Jakarta, 5 Mei 2026 – Dua jemaah haji asal Sumatera Utara terpaksa dipulangkan ke Indonesia setelah dinyatakan tidak layak melanjutkan ibadah haji akibat kondisi demensia yang diderita. Keputusan ini diambil demi menjaga keselamatan serta kesehatan jemaah yang bersangkutan.
Petugas kesehatan yang mendampingi rombongan haji menyatakan bahwa kedua jemaah mengalami gangguan kognitif yang cukup serius, sehingga berisiko kesulitan menjalani rangkaian ibadah yang membutuhkan kondisi fisik dan mental yang stabil.
Proses pemulangan dilakukan sesuai prosedur dengan pendampingan dari tim medis dan petugas haji.

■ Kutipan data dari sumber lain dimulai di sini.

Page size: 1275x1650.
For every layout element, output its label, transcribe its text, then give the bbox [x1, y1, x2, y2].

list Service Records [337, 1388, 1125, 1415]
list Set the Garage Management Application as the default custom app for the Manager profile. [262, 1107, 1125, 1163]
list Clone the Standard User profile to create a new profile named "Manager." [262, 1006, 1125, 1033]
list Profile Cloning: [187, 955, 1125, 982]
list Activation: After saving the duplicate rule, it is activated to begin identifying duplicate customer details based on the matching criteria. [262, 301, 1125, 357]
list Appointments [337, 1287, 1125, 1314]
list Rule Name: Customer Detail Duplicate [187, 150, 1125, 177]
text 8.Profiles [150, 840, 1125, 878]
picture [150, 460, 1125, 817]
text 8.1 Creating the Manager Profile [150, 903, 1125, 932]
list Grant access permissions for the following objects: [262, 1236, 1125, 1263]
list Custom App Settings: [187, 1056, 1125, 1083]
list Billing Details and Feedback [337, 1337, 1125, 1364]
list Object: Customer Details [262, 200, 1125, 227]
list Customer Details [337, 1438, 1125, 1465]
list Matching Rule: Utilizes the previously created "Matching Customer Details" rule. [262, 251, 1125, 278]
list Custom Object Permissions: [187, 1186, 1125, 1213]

Pihak terkait memastikan bahwa kondisi jemaah tetap terpantau selama perjalanan kembali ke tanah air.
Kasus ini menjadi perhatian karena menunjukkan pentingnya pemeriksaan kesehatan yang menyeluruh sebelum keberangkatan. Kondisi seperti demensia dinilai dapat memengaruhi kemampuan jemaah dalam menjalankan ibadah secara mandiri.

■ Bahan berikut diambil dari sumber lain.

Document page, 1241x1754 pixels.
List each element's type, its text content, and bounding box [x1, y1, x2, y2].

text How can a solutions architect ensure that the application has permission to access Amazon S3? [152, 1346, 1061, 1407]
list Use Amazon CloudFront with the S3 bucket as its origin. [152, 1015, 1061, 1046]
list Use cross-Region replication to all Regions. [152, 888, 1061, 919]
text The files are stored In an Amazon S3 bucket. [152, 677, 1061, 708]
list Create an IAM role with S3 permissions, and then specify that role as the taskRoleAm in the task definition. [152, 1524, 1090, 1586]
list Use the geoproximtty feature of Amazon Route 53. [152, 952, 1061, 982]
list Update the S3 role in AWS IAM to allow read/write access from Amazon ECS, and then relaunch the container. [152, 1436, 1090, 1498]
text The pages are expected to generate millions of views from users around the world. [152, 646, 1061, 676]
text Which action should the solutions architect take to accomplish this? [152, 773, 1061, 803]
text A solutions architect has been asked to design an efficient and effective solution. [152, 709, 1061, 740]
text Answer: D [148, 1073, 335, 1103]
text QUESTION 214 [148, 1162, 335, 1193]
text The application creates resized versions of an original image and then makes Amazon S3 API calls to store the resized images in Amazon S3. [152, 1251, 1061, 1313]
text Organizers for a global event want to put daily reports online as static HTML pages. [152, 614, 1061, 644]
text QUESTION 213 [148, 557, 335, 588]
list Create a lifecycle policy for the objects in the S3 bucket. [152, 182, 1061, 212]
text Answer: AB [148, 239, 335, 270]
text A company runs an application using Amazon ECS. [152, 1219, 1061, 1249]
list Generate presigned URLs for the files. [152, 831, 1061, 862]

Pihak penyelenggara ibadah haji mengimbau calon jemaah dan keluarga untuk jujur dalam menyampaikan kondisi kesehatan saat proses pendaftaran. Hal ini penting agar risiko selama pelaksanaan ibadah dapat diminimalkan.
Dengan adanya kejadian ini, diharapkan proses seleksi kesehatan jemaah haji ke depan dapat semakin diperketat guna memastikan seluruh peserta mampu menjalankan ibadah dengan aman dan lancar.